I haven’t read Natalie Riess’s Space Battle Lunchtime (volume 1) more than once, though now that I’m thinking about it I might go for it again tonight. I just finished Down and Out in the Magic Kingdom, after all. At any rate, what I’ll write now will be first thoughts.
Space Battle Lunchtime is a lot of fun. It’s a play on Food Network shows like Chopped or MasterChef, but in SPACE! And with ALIENS! And kidnapping and murder thrown in! It follows an Earthling baker, Peony, who’s cast to the eponymous intergalactic hit cooking contest show after one of the contestants drops out suddenly. I thought there’d be some, “Oh look, we’re in space! It’s so strange/interesting/post-scarcity/complicatedly political” expository stuff at the beginning, but it turns out not to be the case. Peony’s thrown into production along with us and the show gets going.
The copy I read was the first 4 issues of the comic book bound together. In it, the show goes through your standard cooking-competition elimination rounds while hinting at a darker underbelly to the competition. One of the chefs, Melonhead, is back from a devastating loss last year, and let’s just say he wants that title. Between him and the other alien chefs, the ingredients, and the setting, the comic book is beautifully drawn, as well. I really like the style, which to my mind is something like Steven Universe or other modern cartoons – clean lines, bright colors, a little anime influence.
I think I’ll have to re-read this book when I get home to tide me over til I can find the next one. It ends when the action is just getting interesting.
I read it again!
Okay, so I just reread Volume 1 of Space Battle Lunchtime, and let me say #1 rule of reading: read things more than once! I got so much more n u a n c e out of this reading, and could see where the great and the working-on were.
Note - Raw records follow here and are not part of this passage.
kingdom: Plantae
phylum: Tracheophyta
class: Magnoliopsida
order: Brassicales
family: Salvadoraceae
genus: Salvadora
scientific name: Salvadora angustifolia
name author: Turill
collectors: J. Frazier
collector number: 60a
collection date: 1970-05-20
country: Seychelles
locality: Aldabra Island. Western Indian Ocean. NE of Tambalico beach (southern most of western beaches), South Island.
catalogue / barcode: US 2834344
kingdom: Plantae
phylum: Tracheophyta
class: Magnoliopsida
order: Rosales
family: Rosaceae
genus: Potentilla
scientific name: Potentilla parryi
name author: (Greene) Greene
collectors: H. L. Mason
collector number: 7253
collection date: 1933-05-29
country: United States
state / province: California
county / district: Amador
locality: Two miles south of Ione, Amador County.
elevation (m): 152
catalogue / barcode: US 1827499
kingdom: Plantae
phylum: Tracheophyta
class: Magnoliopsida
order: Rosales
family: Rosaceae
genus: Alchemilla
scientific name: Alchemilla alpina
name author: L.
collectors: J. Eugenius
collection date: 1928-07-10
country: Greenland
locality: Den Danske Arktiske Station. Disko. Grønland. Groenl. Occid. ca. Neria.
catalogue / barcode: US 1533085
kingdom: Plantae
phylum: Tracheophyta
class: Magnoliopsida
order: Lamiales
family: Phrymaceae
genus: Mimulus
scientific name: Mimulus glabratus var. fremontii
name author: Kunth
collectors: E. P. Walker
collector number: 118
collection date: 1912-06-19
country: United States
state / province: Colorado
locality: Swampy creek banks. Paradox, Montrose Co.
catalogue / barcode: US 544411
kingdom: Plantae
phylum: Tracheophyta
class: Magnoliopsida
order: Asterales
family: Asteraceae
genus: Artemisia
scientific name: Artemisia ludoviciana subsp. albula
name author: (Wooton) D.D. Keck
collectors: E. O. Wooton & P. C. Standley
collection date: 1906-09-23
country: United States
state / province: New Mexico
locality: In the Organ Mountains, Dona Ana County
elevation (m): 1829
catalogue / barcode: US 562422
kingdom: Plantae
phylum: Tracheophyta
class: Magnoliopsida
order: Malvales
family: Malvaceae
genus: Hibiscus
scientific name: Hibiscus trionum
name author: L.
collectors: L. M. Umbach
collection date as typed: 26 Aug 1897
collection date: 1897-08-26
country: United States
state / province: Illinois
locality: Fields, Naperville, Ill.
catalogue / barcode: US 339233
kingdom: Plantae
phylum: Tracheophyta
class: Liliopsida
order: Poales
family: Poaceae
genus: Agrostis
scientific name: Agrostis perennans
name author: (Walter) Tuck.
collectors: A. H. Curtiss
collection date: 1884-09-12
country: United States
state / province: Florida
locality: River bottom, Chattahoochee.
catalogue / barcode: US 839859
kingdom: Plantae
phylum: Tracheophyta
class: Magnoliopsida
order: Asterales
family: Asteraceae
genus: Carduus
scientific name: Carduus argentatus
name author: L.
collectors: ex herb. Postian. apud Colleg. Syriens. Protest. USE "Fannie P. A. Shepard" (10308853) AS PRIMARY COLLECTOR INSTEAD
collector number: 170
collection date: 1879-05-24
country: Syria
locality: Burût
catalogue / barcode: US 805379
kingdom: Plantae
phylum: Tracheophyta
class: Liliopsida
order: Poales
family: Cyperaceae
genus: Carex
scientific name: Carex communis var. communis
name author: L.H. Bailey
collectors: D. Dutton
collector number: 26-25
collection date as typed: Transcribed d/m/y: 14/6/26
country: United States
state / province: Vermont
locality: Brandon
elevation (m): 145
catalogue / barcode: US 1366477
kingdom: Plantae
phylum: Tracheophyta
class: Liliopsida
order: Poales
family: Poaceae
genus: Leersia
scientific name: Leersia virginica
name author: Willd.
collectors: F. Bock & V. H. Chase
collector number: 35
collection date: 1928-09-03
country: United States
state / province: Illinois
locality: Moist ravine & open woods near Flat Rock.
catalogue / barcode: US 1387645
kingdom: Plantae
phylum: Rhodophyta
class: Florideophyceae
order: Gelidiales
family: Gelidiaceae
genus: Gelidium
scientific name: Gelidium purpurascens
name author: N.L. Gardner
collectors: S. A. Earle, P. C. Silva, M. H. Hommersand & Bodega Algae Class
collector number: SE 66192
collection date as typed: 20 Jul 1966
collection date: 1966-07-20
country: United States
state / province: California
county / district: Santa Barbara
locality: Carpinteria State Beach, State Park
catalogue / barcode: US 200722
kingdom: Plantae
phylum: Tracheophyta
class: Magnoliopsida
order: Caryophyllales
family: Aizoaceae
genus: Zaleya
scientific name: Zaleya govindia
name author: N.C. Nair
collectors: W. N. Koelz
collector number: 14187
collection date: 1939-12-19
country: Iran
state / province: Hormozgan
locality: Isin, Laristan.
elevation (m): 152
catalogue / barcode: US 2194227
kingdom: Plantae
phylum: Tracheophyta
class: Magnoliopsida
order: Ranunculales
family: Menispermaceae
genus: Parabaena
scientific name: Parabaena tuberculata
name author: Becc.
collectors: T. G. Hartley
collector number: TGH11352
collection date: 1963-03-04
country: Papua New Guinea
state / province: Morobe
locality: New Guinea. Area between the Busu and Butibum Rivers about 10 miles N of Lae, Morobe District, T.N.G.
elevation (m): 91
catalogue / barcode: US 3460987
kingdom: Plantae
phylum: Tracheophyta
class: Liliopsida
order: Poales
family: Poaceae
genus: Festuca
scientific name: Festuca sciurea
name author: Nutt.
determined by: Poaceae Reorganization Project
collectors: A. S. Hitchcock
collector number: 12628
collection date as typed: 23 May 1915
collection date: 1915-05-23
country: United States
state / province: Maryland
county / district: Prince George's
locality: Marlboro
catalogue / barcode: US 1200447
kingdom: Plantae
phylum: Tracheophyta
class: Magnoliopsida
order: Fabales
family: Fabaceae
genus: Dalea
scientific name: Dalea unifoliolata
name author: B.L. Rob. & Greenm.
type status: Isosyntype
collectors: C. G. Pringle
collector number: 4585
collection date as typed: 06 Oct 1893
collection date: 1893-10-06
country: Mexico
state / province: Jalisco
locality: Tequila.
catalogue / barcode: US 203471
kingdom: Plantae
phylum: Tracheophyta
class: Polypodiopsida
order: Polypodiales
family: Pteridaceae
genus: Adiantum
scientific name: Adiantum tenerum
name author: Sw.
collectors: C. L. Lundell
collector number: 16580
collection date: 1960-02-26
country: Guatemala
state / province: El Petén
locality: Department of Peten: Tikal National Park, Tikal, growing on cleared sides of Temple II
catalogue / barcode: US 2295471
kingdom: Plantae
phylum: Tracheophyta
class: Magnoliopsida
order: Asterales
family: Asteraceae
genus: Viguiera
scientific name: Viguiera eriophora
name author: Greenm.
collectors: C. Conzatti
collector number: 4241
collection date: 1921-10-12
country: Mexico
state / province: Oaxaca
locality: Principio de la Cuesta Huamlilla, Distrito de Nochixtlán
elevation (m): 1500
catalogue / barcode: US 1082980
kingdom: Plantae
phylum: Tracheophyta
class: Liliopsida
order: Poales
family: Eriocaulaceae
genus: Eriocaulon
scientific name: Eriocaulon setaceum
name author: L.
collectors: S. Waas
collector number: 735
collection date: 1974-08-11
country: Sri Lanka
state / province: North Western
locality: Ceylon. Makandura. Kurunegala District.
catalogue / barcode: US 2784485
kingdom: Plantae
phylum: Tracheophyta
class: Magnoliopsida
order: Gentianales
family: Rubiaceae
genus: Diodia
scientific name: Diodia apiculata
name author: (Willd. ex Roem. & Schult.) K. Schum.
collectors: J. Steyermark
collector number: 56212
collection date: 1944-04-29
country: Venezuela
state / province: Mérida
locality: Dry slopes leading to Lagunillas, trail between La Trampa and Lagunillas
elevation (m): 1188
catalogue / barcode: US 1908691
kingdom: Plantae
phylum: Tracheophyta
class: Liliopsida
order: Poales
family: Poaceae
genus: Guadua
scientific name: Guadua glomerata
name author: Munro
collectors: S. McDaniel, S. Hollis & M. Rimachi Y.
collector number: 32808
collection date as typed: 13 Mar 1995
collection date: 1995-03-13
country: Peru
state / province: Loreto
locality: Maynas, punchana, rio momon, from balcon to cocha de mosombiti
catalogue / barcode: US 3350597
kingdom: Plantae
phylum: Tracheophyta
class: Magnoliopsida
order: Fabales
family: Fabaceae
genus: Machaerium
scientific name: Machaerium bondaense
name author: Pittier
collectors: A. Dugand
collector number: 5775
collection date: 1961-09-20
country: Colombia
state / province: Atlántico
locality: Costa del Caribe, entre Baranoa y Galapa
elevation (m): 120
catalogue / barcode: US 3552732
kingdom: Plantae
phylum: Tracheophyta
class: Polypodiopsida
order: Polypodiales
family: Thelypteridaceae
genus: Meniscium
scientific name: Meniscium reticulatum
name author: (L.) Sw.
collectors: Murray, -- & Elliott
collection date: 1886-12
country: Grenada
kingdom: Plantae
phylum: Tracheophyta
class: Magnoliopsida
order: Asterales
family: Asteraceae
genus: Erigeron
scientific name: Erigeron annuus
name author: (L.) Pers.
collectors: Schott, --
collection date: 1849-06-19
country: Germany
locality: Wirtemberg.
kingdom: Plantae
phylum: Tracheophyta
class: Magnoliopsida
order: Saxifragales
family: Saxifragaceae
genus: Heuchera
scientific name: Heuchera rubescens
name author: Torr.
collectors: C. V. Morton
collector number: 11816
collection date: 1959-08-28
The detail in this book is richly imagined. Riess obviously watched a lot of Chopped and Iron Chef to get the pacing of the cooking scenes down, and her use of dynamic page composition helps it really feel as though you’re watching an intergalactic space competition. There are loads of other little goodies, too, like when Peony’s handler (I guess that’s what she is? Anyway, she found her for the show) explains the stakes and her clipboard says, “Explain Stakes.” And the way that the space food is drawn looks alien and delicious all at once – I’d love to try some of the dishes that are featured.
The one thing this novel is missing out on is character development. When the show isn’t rolling, Peony hangs out with the crew and with who I think is going to be a love interest, another competitor named Neptunia. I got the feeling that I was supposed to be getting to know these characters in these scenes, but the pacing is a little slow and the dialog a little too generic for me to really know anything about them. That said, most cooking shows we don’t know anything at all about the contestants other than where they’re from and that they love cooking, so I wasn’t expecting too much character-development-wise. It is cool that Riess is working to add another dimension to what could easily have been just a fun take on cooking competition shows.
The next volume (I think of a two-volume series) isn’t at my library yet, but it’s processing. I’ll reserve it and write about it in a new post when I can!